The tasks:
a. From the patent passage on the mandrel, return spring, and balancing piston, list every chamber or compartment it names, each with its reference number.
b. Proceed with the patent passage on the mandrel, return spring, and balancing piston, beginning right after its final sentence.

Source excerpt start

The return spring (164) is capable of extension and compression in
the spring chamber (154) through a range corresponding at least to
the permitted axial movement of the mandrel (32) between the rest
position and the extended position. The return spring (164) exerts
an upward force on the barrel cam nut (130) which tends to move the
mandrel (32) toward the upper end (34) of the housing (22).
Other forms of biasing mechanism may be utilized in the invention.
For example, other forms of spring or even compressed gases could
be contained in the spring chamber (154).
In the preferred embodiment, the upper mandrel (88) also provides
an upper end (84) of the mandrel (32) which communicates with the
fluid passage (24) to effect downward axial movement of the mandrel
(32) when circulating fluid is circulated through the assembly
(20), thus compressing the return spring (154).
In the preferred embodiment, the lower mandrel (96) defines a
balancing piston chamber (174) located in an annular space between
the lower mandrel (96) and the spring housing (39). The balancing
piston chamber (174) contains an annular balancing piston (176)
which is axially movable in the balancing piston chamber (174). The
balancing piston (176) includes seals (178) on its inner radius and
its outer radius which engage the outer surface of the lower
mandrel (96) and the inner surface of the spring housing (39)
respectively and which prevent fluid from passing by the balancing
piston (176) in the balancing piston chamber (174).
In the preferred embodiment, a wellbore fluid compartment (180) is
defined by that portion of the balancing piston chamber (174) which
is located below the balancing piston (176). One end of an oil
compartment (182) is defined by that portion of the balancing
piston chamber (174) which is located above the balancing piston
(176).

Source excerpt end
Dataset extract start

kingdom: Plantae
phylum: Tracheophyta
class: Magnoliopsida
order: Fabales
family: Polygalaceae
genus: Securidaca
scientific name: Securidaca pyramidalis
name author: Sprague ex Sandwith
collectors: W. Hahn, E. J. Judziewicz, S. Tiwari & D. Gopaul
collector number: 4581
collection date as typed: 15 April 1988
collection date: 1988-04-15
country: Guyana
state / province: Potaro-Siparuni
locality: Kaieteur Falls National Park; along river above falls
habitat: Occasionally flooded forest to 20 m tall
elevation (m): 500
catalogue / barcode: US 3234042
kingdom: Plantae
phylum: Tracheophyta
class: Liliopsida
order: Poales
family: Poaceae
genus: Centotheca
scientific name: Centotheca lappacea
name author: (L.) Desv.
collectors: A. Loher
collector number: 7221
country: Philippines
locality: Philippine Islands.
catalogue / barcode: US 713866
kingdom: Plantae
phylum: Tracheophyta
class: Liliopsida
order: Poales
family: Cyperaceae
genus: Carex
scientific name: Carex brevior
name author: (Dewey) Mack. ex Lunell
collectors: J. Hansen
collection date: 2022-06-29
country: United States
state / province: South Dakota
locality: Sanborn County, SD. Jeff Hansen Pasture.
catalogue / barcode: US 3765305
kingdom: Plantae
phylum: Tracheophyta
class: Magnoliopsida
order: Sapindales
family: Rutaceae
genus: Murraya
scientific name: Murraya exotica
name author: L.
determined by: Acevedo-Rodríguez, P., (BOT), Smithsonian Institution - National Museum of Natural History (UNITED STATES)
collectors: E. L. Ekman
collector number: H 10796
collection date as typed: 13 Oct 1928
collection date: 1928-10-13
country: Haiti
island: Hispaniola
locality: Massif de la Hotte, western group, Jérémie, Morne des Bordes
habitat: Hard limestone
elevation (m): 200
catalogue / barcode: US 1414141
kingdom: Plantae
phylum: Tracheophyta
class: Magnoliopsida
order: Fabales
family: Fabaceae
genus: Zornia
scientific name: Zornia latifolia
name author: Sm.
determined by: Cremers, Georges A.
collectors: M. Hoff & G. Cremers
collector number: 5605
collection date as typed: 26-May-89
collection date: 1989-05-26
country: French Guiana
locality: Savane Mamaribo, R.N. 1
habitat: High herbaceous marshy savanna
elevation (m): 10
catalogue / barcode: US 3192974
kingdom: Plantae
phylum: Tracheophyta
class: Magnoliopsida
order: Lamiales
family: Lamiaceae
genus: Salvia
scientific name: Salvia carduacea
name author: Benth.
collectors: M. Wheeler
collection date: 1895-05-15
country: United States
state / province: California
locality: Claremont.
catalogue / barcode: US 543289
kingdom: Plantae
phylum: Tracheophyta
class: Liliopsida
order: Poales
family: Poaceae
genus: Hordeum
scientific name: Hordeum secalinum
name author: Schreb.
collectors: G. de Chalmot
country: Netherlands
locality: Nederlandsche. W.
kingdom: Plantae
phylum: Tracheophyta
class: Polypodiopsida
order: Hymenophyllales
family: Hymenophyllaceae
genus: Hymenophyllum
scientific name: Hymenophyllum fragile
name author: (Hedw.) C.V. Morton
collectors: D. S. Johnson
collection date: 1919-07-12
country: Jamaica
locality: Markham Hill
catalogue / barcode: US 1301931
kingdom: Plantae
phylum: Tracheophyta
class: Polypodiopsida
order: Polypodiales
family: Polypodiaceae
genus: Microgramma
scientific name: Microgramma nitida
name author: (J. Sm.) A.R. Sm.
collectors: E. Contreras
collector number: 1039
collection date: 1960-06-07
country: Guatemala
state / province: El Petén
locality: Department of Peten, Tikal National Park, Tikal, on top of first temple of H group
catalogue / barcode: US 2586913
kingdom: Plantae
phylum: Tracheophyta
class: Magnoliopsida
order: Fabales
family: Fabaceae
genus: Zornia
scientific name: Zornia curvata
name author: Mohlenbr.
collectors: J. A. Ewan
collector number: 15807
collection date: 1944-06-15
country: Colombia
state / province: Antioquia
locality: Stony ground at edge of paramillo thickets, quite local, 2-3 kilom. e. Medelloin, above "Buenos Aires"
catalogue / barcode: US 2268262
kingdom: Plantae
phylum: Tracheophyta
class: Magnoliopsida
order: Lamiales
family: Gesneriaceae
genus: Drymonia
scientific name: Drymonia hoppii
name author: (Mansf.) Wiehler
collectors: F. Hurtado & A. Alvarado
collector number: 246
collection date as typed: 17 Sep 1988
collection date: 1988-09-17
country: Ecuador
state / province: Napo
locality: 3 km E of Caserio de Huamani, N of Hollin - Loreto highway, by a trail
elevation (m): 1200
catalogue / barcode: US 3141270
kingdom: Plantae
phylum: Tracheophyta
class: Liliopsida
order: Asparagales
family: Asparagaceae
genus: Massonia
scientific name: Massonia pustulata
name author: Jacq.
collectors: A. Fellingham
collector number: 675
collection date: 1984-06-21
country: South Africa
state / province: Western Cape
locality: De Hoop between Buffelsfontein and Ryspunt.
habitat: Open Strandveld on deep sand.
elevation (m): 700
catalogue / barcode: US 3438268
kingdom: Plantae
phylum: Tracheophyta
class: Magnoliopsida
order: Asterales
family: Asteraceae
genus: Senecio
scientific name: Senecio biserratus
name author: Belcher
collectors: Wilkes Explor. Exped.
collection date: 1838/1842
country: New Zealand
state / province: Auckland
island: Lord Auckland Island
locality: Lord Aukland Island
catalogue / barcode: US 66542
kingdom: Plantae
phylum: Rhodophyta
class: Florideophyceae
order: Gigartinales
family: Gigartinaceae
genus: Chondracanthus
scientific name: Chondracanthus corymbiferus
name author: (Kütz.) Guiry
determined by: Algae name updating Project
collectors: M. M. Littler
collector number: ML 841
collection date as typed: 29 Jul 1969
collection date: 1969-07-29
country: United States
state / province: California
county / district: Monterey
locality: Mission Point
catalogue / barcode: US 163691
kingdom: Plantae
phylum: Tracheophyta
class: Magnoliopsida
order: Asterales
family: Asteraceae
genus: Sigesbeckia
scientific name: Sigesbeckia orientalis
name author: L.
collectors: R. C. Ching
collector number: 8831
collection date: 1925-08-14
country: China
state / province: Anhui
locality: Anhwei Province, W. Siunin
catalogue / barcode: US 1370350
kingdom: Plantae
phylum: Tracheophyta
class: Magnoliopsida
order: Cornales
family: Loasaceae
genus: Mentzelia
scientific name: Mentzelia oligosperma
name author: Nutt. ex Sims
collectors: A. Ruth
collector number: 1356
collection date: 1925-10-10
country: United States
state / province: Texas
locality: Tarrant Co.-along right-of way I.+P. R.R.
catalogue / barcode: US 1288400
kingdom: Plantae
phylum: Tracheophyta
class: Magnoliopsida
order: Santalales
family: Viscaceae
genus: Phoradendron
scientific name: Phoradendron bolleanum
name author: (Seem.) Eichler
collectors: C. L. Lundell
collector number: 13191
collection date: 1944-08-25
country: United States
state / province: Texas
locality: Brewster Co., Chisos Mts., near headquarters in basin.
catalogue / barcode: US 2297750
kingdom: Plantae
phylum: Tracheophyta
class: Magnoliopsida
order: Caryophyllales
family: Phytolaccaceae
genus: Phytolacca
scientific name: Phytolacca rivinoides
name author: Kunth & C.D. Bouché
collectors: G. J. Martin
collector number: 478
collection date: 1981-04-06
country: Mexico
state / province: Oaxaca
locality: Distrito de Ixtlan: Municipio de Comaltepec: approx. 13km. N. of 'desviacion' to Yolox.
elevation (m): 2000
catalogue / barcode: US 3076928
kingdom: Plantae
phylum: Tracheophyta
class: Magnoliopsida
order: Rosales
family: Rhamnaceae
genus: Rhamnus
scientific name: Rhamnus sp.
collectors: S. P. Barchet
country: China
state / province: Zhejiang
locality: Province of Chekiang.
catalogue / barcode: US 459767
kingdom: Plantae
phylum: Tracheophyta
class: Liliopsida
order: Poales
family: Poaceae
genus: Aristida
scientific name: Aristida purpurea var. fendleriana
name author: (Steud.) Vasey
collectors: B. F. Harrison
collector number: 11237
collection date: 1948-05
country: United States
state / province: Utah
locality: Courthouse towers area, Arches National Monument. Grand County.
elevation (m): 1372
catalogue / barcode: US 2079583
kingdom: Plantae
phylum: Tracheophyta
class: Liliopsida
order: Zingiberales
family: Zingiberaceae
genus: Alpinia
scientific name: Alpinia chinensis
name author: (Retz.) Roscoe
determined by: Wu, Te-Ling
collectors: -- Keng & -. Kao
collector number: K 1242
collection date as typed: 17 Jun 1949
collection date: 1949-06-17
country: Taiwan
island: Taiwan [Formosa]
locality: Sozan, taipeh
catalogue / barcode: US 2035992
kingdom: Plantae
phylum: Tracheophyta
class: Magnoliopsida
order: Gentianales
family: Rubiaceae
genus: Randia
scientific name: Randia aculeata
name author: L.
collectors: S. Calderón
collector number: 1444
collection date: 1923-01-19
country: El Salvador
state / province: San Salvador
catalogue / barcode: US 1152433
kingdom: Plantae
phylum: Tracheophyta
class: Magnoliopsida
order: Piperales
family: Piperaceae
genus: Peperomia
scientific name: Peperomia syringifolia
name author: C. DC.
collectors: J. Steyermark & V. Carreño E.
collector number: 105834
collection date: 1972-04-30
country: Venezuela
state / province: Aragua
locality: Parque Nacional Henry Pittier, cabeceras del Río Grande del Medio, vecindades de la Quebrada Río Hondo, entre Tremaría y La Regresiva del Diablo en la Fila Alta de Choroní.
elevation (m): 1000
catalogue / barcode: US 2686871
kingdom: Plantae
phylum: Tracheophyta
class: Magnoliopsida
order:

Dataset extract end

Task-by-task outputs:
a.
- spring chamber (154)
- balancing piston chamber (174)
- wellbore fluid compartment (180)
- oil compartment (182)

b.
The function of the wellbore fluid compartment (180) is to expose
the balancing piston (176) to the downhole pressure of the wellbore
adjacent to the assembly (20). A wellbore fluid port and filter
plug (184) are located on the spring housing (39) adjacent to the
wellbore fluid compartment (180) and communicate with the wellbore
fluid compartment (180) for this purpose. Since the wellbore fluid
compartment (180) should be exposed to the downhole pressure of the
wellbore and not the pressure through the interior of the assembly
(20), a seal is provided near the lower end (86) of the mandrel
(32) to prevent wellbore fluids from escaping the wellbore fluid
compartment (180) and to prevent other fluids from entering the
wellbore fluid compartment (180).
The oil compartment (182) extends axially from the balancing piston
(176) to the upper end (84) of the mandrel (32) in an annular space
located between the housing (22) and the mandrel (32). The function
of the oil compartment is twofold. First, it serves to lubricate
the various components associated with the spring chamber (154),
the barrel cam (116) and the first stabilizer (30). Second, the oil
compartment (182) transmits the downhole pressure of the wellbore
from the balancing piston (176) to the first stabilizer (30), and
in particular to the inner radial surfaces (102) of the pistons
(98) so that only the differential pressure required to overcome
the upward force exerted on the mandrel (32) by the return spring
(164) will be necessary to move the mandrel (32) toward the lower
end (36) of the housing (22) and thus extend the stabilizer
elements. A sealable oil compartment filling port (186) is provided
in the piston housing (50) to allow filling of the oil compartment
(182).
In addition, since the oil compartment (182) must be segregated
from circulating fluid and from wellbore fluid, seals are provided
on many of the components defining the oil compartment (182) to
prevent oil from escaping the oil compartment (182) and to prevent
other fluids from entering the oil compartment (182). In
particular, seals are provided at the upper end (84) of the mandrel
(32) and at the point of connection between the upper mandrel (88)
and the lower mandrel (96). The piston seals (99) also provide a
seal between the plistons (98) and the piston seats (100).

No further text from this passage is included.